Il y a dans la porta gaiola l’esprit d’une témérité supplémentaire, comme si déjà le reste ne suffisait pas. Une témérité de l’abandon, provocatrice, subversive, tremendiste assurément, et un geste qui révèle une fois de plus que si les toreros ont des cases en moins ou des cases en plus, ils n’en ont certainement pas le même nombre que nous. Le vieux Santiago López, torero des années 70, l’avait raconté à José-Luis Ramón : « Il faut prendre en compte que le toro est dans l’obscurité depuis des heures, qu’il peut sortir aveuglé, arrivant dans l’inconnu et donc c’est l’animal qui par sa course, prend l’initiative. » Il y a et il y a eu des adeptes de cette suerte délirante. Juan José Padilla en son temps, Manuel Escribano, bien d’autres cinglés d’hier et d’aujourd’hui qui usent du procédé comme pour surligner la dramaturgie de la corrida mais lui donner ce qui parfois, pour ne pas dire souvent lui manque : l’allégresse. Pour cela il n’y a pas cinquante mille manières, et la porta gaiola en fait partie, comme les estocades a cuerpo limpio, les sauts a la garrocha, le coup de la chaise…
Puis il y a la preuve. La preuve qu’on en a dans le slip, sans rajouter de coton. Et comment dans ces conditions, pour les autres compañeros en piste, ne pas prendre cela comme un défi ? Alors le dimanche 13 juillet 2025 à Céret, ils y sont tous allé. Les uns après les autres, Jesús de la Calzada, Pepe Luís Cirugeda et Mario Vilau, 7 portas gaiolas dans ce cocktail aux proportions indéfinissables où entrent nihilisme, pundonor et competencia. Jesús de la Calzada, au quatrième novillo, y est même allé debout, avec des sortes de gaoneras. Pepe Luís Cirugeda a prolongé ces plaisirs avec quelques faroles, quelques largas cambiadas, face il est vrai à des novillos certes bien présentés dans l’ensemble, plutôt « faits », sans trop de cornes, avec de la tête pour certains mais hélas un déficit de caste et de force. Ce n’était pas les « toros de guerre » qu’affectionnait Jean-Louis Fourquet, l’ancien président de l’ADAC, sans l’esprit duquel Céret ne serait pas grand-chose ou presque, mais l’on peut croire, ou rêver, que malgré tout, les novillos de Quintas lui auraient sans doute plu.

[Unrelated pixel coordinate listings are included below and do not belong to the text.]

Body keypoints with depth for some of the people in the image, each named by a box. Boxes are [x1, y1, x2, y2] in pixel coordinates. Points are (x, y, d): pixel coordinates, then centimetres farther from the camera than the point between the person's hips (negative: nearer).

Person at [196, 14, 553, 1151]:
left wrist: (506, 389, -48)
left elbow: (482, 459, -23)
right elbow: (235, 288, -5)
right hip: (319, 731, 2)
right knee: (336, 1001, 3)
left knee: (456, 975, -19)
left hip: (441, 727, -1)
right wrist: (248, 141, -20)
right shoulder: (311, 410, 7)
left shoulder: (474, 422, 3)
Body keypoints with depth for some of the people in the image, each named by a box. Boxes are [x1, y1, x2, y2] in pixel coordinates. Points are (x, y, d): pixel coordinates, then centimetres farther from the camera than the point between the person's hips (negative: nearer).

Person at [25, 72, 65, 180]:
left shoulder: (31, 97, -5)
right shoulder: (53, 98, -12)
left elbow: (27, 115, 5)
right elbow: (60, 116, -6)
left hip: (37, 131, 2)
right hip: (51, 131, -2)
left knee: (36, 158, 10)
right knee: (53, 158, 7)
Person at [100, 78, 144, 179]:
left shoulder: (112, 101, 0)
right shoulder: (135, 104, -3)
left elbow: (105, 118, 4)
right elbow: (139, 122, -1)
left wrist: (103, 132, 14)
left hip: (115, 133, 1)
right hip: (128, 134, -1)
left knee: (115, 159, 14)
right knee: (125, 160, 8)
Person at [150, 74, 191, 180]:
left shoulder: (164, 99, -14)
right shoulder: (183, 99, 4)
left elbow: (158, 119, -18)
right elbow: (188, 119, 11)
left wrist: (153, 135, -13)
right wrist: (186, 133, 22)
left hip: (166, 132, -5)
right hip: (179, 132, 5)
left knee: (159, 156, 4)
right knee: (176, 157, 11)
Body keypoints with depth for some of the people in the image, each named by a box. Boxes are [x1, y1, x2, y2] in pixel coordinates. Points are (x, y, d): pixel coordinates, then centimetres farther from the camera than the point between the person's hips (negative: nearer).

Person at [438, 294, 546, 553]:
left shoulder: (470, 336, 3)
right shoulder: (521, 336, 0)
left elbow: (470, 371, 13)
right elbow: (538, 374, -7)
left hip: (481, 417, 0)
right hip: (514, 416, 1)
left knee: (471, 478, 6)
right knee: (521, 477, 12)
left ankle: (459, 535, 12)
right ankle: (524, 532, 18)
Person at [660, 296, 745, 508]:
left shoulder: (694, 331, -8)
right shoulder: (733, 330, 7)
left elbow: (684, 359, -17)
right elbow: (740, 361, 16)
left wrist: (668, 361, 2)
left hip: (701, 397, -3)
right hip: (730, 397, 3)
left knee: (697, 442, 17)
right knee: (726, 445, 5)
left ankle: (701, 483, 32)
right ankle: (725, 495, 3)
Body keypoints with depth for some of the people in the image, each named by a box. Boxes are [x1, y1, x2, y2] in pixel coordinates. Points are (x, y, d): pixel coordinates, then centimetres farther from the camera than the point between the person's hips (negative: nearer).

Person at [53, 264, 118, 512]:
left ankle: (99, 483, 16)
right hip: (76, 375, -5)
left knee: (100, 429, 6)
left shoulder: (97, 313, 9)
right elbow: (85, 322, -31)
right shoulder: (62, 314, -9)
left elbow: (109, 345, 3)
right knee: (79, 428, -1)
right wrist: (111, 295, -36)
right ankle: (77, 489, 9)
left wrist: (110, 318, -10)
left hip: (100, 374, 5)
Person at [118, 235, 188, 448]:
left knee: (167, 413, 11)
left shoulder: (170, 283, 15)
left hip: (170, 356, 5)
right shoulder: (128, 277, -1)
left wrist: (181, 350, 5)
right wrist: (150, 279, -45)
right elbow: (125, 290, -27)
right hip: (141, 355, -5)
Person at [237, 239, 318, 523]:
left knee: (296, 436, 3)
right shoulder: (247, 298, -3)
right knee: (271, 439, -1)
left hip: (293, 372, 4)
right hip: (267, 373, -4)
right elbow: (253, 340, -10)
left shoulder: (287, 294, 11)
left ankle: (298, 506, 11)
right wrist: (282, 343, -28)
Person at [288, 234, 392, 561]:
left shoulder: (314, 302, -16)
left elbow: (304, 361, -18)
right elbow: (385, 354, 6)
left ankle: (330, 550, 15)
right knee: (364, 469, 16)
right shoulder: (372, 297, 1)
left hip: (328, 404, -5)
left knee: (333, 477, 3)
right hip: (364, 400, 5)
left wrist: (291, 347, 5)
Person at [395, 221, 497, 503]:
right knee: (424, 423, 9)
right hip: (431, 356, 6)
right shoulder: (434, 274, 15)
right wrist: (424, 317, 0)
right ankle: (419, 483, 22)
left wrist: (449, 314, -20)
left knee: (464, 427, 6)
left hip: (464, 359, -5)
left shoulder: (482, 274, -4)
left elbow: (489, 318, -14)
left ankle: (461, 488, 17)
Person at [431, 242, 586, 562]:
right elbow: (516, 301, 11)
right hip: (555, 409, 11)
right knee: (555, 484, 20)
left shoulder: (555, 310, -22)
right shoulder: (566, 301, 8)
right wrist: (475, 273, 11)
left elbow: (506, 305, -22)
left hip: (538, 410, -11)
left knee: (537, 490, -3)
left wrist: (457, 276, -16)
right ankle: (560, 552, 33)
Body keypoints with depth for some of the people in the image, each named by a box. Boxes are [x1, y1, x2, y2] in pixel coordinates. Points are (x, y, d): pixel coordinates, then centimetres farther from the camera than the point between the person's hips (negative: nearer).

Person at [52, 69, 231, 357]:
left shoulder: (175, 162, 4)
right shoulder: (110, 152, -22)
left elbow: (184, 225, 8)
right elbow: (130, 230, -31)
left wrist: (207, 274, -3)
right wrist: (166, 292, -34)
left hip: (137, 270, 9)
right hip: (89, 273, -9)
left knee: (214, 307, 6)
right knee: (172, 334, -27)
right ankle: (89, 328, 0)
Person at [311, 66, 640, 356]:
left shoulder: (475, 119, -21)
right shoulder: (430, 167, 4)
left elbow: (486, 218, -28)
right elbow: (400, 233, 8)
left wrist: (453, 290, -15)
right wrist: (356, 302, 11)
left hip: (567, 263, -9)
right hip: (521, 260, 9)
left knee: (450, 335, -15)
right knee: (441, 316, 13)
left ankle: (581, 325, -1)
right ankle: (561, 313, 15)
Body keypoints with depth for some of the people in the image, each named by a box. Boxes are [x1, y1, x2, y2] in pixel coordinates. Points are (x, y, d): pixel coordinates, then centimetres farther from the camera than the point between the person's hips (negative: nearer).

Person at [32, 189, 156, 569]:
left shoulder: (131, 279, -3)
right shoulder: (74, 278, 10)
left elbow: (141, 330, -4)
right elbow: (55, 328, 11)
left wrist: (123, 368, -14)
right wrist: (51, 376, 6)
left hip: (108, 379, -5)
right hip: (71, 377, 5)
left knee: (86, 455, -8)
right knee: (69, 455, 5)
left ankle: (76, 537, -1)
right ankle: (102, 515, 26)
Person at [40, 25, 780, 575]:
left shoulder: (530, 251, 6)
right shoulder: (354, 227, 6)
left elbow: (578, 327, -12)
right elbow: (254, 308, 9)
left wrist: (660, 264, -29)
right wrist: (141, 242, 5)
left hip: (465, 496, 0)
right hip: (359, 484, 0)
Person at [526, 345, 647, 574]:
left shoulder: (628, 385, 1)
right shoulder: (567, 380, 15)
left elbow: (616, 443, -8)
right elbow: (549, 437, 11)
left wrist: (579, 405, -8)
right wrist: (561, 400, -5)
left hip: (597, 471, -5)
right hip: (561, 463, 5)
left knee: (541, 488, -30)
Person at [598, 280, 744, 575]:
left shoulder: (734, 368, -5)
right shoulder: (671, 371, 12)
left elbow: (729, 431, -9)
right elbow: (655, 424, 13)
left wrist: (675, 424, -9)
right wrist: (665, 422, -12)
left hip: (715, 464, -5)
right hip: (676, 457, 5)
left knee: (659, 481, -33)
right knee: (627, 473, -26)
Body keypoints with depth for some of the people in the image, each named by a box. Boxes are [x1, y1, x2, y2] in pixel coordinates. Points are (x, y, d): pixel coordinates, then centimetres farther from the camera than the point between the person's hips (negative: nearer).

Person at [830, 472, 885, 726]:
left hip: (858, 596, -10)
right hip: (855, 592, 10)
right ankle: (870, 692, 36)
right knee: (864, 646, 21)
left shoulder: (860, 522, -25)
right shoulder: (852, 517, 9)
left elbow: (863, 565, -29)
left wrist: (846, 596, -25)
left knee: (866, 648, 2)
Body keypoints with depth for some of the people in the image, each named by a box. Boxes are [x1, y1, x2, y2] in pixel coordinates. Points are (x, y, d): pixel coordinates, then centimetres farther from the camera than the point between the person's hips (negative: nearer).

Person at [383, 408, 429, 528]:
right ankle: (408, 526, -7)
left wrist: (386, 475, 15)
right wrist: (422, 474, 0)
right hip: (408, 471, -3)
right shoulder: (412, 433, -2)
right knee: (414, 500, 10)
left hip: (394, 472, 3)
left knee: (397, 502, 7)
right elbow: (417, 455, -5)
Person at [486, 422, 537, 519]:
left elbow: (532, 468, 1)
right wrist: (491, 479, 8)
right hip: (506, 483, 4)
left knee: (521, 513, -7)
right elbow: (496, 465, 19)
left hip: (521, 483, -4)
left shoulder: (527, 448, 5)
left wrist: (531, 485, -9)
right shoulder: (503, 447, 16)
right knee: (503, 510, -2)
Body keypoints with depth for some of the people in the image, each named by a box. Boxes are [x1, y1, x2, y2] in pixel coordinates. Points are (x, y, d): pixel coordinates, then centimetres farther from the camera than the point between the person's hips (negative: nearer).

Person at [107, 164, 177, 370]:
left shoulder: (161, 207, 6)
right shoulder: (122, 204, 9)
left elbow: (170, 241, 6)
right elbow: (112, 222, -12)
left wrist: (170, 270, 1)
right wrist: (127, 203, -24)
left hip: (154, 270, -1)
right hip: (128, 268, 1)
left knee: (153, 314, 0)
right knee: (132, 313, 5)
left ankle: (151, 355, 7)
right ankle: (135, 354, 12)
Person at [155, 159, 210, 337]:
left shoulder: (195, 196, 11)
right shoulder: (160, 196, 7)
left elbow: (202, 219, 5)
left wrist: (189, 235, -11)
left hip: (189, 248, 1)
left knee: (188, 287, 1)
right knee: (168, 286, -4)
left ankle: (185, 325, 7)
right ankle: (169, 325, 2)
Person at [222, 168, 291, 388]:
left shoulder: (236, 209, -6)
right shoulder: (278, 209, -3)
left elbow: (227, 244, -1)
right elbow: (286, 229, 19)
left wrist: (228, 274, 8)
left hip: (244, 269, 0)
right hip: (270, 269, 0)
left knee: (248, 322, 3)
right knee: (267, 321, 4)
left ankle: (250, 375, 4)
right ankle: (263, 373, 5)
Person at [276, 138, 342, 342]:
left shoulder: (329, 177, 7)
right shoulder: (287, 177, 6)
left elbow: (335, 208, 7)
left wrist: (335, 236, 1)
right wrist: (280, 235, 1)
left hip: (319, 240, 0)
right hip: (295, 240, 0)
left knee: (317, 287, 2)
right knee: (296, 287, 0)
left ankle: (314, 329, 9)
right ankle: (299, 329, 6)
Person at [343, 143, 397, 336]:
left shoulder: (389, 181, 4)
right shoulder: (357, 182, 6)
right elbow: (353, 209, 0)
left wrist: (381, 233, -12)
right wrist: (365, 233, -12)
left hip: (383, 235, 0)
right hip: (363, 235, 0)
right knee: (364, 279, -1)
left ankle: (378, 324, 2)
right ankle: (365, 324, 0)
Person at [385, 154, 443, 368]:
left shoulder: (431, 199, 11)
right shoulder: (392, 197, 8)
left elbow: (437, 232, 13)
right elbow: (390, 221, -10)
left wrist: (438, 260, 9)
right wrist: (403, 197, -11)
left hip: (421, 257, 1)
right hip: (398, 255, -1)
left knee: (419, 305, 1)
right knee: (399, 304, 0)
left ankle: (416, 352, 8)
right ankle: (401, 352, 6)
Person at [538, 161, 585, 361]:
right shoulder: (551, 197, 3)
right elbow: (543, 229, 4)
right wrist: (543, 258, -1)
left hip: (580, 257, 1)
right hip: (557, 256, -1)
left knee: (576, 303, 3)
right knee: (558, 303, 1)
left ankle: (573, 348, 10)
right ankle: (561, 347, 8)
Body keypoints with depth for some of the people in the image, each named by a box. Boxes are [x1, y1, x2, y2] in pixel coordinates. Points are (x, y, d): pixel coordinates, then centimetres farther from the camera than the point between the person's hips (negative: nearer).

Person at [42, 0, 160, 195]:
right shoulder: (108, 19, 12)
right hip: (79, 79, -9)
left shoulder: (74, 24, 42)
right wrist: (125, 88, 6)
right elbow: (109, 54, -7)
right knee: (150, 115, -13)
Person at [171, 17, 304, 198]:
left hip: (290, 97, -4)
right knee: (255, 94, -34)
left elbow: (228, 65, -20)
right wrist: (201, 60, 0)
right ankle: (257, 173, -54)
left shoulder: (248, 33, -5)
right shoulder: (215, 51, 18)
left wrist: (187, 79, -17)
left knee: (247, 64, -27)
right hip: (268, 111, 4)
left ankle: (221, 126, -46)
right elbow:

Oui. Ils auraient plu à ce druide anarchiste chaussé de vigatanes, ce maboul adepte des cornus de l’extrême, non pour leur comportement mais pour leurs robes, cette déclinaison de berrendos, ces modèles uniques impossibles à tirer en série, à imprimer à quantités industrielles. Et puis ce premier novillo, ‘Virgencito’, portant le fer des frères Quintas Parras, roulé dans un sable grisâtre et clair, ponctué de pattes, de gueule, d’yeux et d’oreilles noires comme un ciel bilbaïen. Ça il aurait aimé, comme il aurait aimé voir Mario Vilau, qui a débuté avec picadors en septembre dernier. Sûr que son engagement à l’épée et sa volonté de respecter les canons de la suerte suprême, que son toreo appliqué et rigoureux, en un mot, peut-être tout simplement, son afición, l’auraient séduit. Sûr que ce gamin catalan de l’Hospitalet de Llobregat, né dans ce faubourg barcelonais qui jouxte les hauteurs de Montjuic, serait sorti sur ses épaules. D’ailleurs depuis dimanche, la presse et les sites spécialisés ne tarissent pas d’éloges à son sujet, ne manquant pas de relever aussi que le jour même, le soir même, Fernando Robleño tirait sa révérence après un quart de siècle de présence quasi-ininterrompue à Céret. D’aucuns y voient comme un symbole. Un passage de témoin, de relais, l’achèvement dans le renouveau. Un peu comme dans l’Ecclésiaste : « Ce qui fut cela sera, ce qui s’est fait se refera ».